Related Link: Watch Hotel Sector Following News Of New Bid For Starwood

In November, Marriott agreed to buy Starwood for $12.2 billion. The offer included 0.92 Marriott shares for each Starwood share ($70.08 per share), $2 cash per Starwood share and $7.80 a share equivalent value for Vistana spinoff (based on IILG 20-day VWAP ending November 13, 2015).
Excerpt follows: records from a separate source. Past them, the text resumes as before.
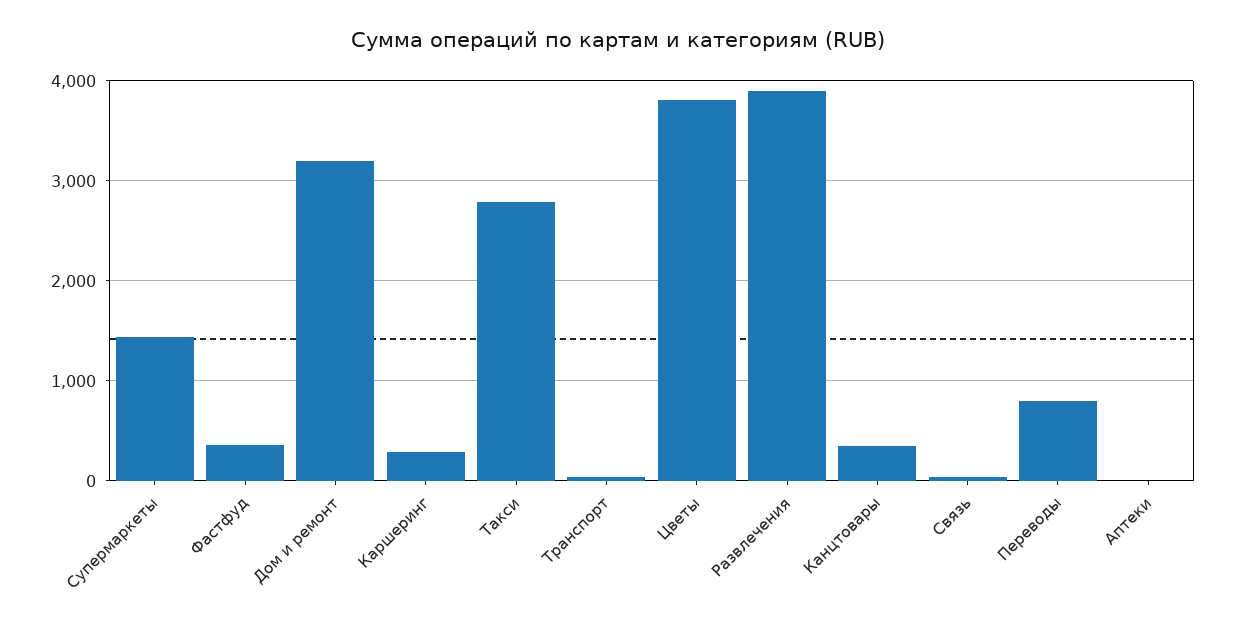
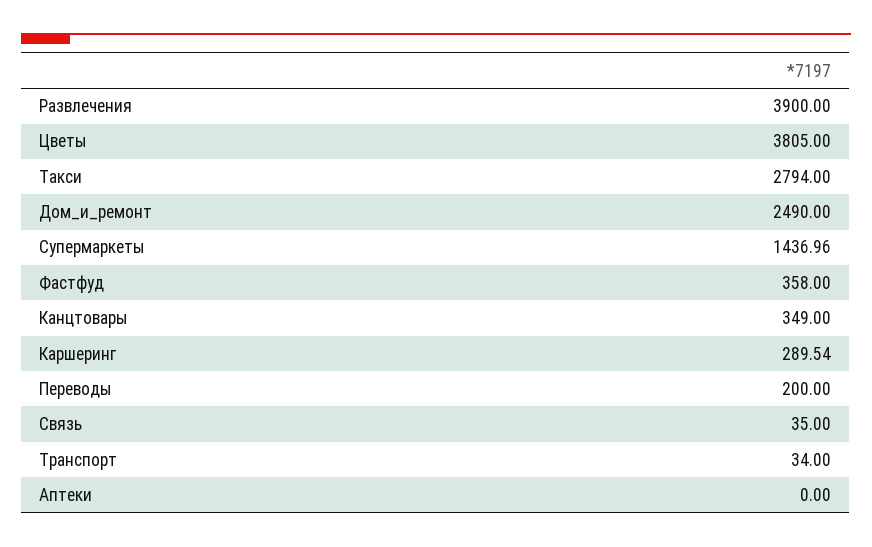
Дом и ремонт: 3200 -> 2490
Переводы: 800 -> 200

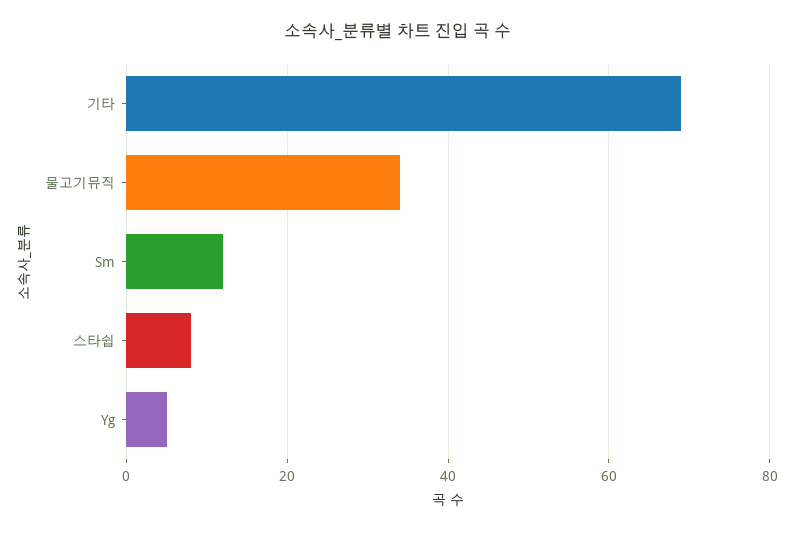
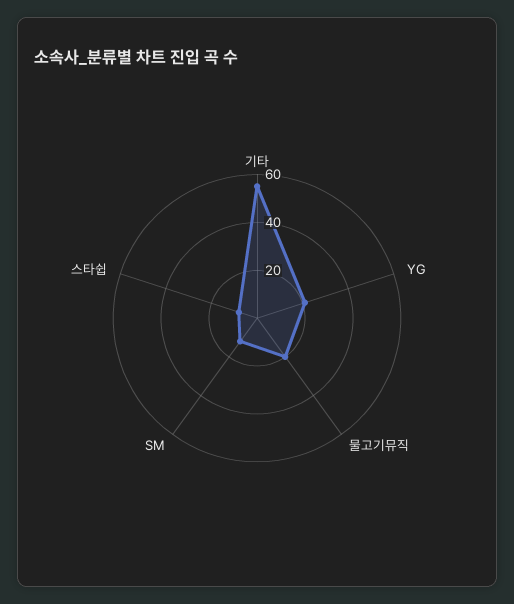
기타: 70 -> 55
물고기뮤직: 35 -> 20
Yg: 5 -> 20

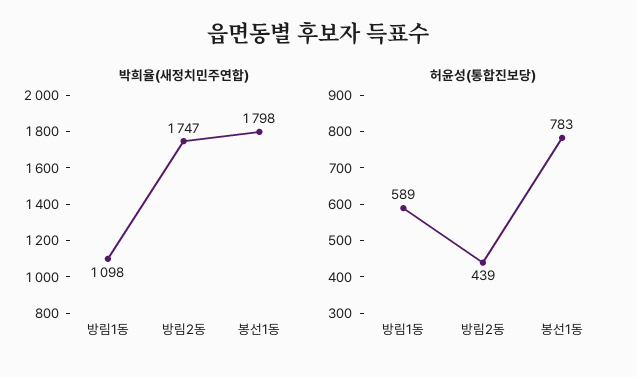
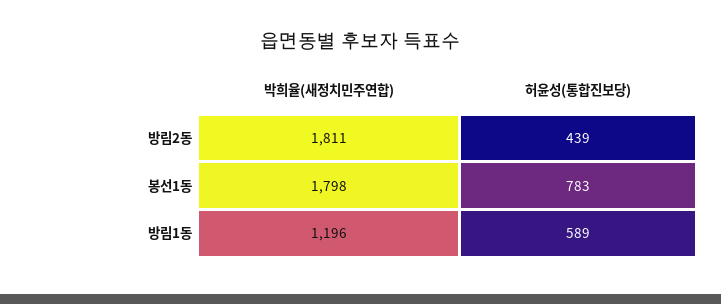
박희율(새정치민주연합), 방림1동: 1098 -> 1196
박희율(새정치민주연합), 방림2동: 1747 -> 1811

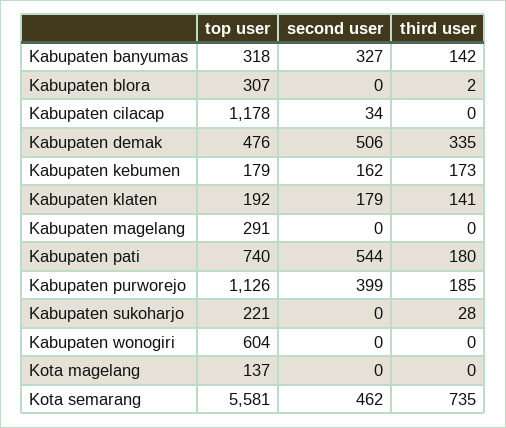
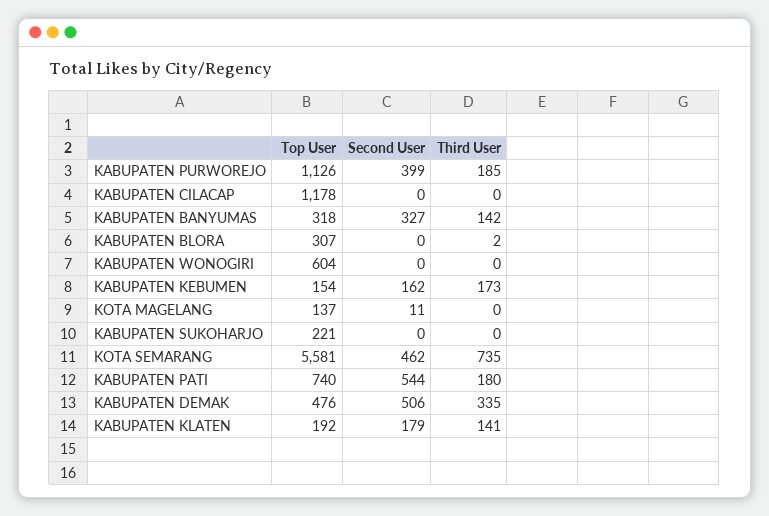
second user, Kabupaten cilacap: 34 -> 0
top user, Kabupaten kebumen: 179 -> 154
top user, Kabupaten magelang: 291 -> none
second user, Kabupaten magelang: 0 -> none
third user, Kabupaten magelang: 0 -> none
third user, Kabupaten sukoharjo: 28 -> 0
second user, Kota magelang: 0 -> 11

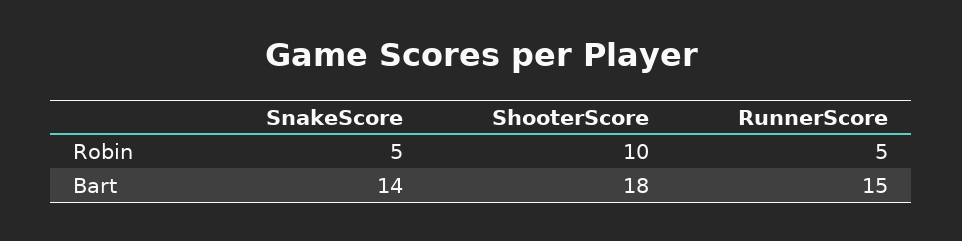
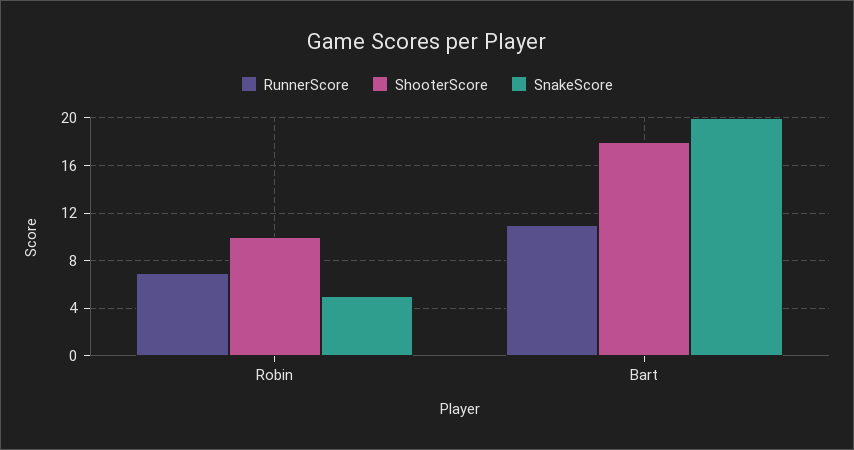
RunnerScore, Robin: 5 -> 7
SnakeScore, Bart: 14 -> 20
RunnerScore, Bart: 15 -> 11

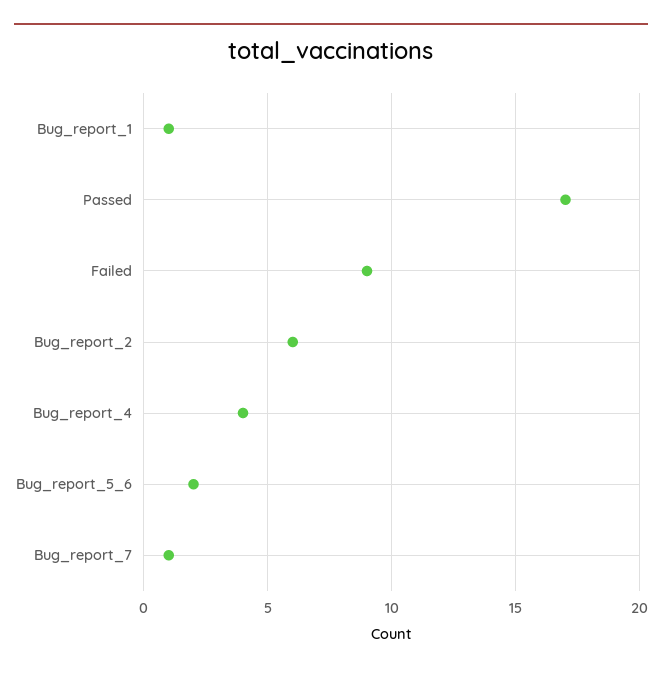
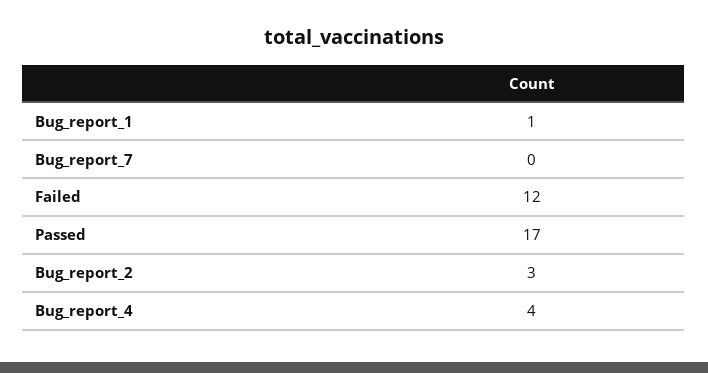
Failed: 9 -> 12
Bug_report_2: 6 -> 3
Bug_report_5_6: 2 -> none
Bug_report_7: 1 -> 0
That puts the total value at $79.88 at the time of striking the deal.

Following is the calculation from analyst Robert Sassoon that shows where the offer of Marriott currently stands:

  • "0.92 Marriott shares for each Starwood share (with reference to prevailing MAR share price of $68.89 -$1.08 billion);
  • "$2 cash/ Marriott share ($340 million);
  • "$5.50 equivalent value for Vistana spin-off (based on the 20-day VWAP of ILG common stock ending March 11, 2016 -$935 million)"

So, Sassoon's calculations put the total current value of Marriott offer at $70.88 per Starwood share ($12 billion). This is 15 percent lower than Anbang offer.
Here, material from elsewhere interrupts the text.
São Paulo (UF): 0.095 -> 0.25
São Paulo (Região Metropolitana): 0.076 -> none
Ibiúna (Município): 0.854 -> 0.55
Starwood would have to pay a termination fee of $400 million (equivalent to $2.35/Starwood share) to Marriot if the company decides to be acquired by Anbang or any other rival bidder.

"Even after taking into account the penalty ($400 million termination fee if Starwood accepts Anbang's offer), I calculate that the net offer of $79.15 ($81.50–$2.35) is still ~12 percent above the current MAR offer. It remains to be seen if MAR will proceed with a counterbid before March 17," Sassoon wrote in a note to clients.

"HOT will certainly have to give serious consideration to this superior offer," Sassoon added.

"It is noteworthy that Anbang is reported to have only recently agreed to buy Strategic Hotels and Resorts Inc (NYSE: BEE) from Blackstone for $6.5 billion (Blackstone itself had only purchased formerly listed BEE for ~$6 billion in December 2015)."

"The latest Anbang move reaffirms a recent trend of China companies becoming more aggressive regarding outside M&A, especially in the United States, due to global market volatility, strong dollar, diversification of portfolio and slowdown in China. Most recent examples include Chinachem's $43 billion for Syngenta AG (ADR) (NYSE: SYT) and Zoomlion's unsolicited $3.3 billion bid for Terex Corporation (NYSE: TEX).

At Time Of Writing...

  • Shares of Marriott were up 3.03 percent at $70.98.
  • Shares of Starwood were up 8.09 percent at $76.12.